Every time I leave the house, I try to spot new birds, birds I wouldn’t see at the backyard feeder. And when I do, I am reminded of how much better our world is with multiple species. How delighted the human mind can become when we can see different types of animals and birds. How a great blue heron can look so prehistoric and otherworldly when you don’t see them very often.
At one point during the weekend, the lake’s surface erupted in bubbles and splashes, and it looked like something out of a movie about the Loch Ness monster. Fish were just splashing frantically on the surface of the lake. It looked like the whole lake was alive. It was such a thrill. The wildness of it, the way the lake seemed to move, made us realize how many big mouth bass, striped bass, or whatever, were under the water that whole time. There was something primal about it, the recognition that so much life is unseen.
Later, in the hot tub, we were talking about the future, the climate crisis, the pandemic, the places we find hope. And it felt like hope was right here. In the witnessing of the fish breaking the surface of the water, and how each of us took turns pointing out the herons on different days. Even the stray dog that wandered to the backdoor became part of our story. And how our niece carefully walked it home to make sure it was safe. And how we imagined bears coming down from the mountain each time we heard the frenzy of squirrels on the walnut trees. Even the imagined animals were part of what we found hope in.

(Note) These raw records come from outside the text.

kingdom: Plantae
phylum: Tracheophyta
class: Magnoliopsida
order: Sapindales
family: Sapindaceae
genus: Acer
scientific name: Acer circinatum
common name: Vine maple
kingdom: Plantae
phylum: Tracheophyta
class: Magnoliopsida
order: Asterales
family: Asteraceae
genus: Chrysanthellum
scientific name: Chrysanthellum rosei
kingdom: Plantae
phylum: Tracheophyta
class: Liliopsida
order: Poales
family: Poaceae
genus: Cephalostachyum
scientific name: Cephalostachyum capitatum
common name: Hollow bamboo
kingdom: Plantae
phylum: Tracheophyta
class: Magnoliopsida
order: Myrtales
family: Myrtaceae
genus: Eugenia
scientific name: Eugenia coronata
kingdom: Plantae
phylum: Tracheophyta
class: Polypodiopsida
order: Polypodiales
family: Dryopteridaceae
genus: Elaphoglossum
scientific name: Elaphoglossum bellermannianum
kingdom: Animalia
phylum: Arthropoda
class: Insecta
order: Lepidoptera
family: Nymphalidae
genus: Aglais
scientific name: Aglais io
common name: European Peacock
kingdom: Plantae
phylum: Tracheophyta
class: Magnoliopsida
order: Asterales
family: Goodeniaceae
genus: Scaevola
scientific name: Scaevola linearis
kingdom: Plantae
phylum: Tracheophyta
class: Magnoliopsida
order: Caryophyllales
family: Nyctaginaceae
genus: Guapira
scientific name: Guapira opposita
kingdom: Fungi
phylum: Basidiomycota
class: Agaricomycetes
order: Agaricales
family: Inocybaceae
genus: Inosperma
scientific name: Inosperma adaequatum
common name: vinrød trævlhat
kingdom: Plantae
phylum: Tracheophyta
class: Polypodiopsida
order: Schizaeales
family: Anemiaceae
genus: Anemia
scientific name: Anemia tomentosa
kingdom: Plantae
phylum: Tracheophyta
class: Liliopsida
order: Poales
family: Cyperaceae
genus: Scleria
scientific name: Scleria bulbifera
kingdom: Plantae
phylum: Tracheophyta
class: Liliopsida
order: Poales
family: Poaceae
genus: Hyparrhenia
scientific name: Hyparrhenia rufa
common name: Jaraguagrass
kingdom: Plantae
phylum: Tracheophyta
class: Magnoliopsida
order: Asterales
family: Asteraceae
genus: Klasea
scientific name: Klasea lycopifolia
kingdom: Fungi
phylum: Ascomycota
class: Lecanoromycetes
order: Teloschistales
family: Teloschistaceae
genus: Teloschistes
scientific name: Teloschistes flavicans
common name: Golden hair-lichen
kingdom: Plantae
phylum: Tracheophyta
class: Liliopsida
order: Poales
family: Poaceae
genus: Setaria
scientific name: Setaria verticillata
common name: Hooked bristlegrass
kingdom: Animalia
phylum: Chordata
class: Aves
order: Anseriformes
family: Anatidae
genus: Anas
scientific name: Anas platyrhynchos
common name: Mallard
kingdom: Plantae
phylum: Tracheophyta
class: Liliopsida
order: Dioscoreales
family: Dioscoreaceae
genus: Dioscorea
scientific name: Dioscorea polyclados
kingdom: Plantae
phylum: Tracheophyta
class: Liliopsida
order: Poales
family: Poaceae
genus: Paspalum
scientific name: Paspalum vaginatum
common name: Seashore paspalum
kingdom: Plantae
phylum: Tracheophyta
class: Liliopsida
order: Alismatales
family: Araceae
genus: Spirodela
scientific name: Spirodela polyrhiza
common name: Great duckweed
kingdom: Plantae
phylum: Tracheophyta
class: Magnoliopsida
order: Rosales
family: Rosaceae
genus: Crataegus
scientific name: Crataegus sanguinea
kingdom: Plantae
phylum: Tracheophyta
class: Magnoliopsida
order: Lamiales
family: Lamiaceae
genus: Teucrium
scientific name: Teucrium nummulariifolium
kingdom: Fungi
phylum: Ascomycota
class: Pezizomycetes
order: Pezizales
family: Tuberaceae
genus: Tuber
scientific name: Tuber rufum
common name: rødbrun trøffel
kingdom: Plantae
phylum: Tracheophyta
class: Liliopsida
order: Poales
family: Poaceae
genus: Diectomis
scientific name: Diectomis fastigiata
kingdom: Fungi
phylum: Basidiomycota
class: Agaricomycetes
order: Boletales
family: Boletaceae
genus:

In today’s poem by my predecessor here at The Slowdown— the brilliant poet Tracy K. Smith — we see how our imagined destruction can also be turned into our imagined salvation. And how that salvation begins and ends with the animals.
An Old Story
by Tracy K. Smith
We were made to understand it would be Terrible. Every small want, every niggling urge, Every hate swollen to a kind of epic wind. Livid, the land, and ravaged, like a rageful Dream. The worst in us having taken over And broken the rest utterly down. A long age Passed. When at last we knew how little Would survive us—how little we had mended Or built that was not now lost—something Large and old awoke. And then our singing Brought on a different manner of weather. Then animals long believed gone crept down From trees. We took new stock of one another. We wept to be reminded of such color.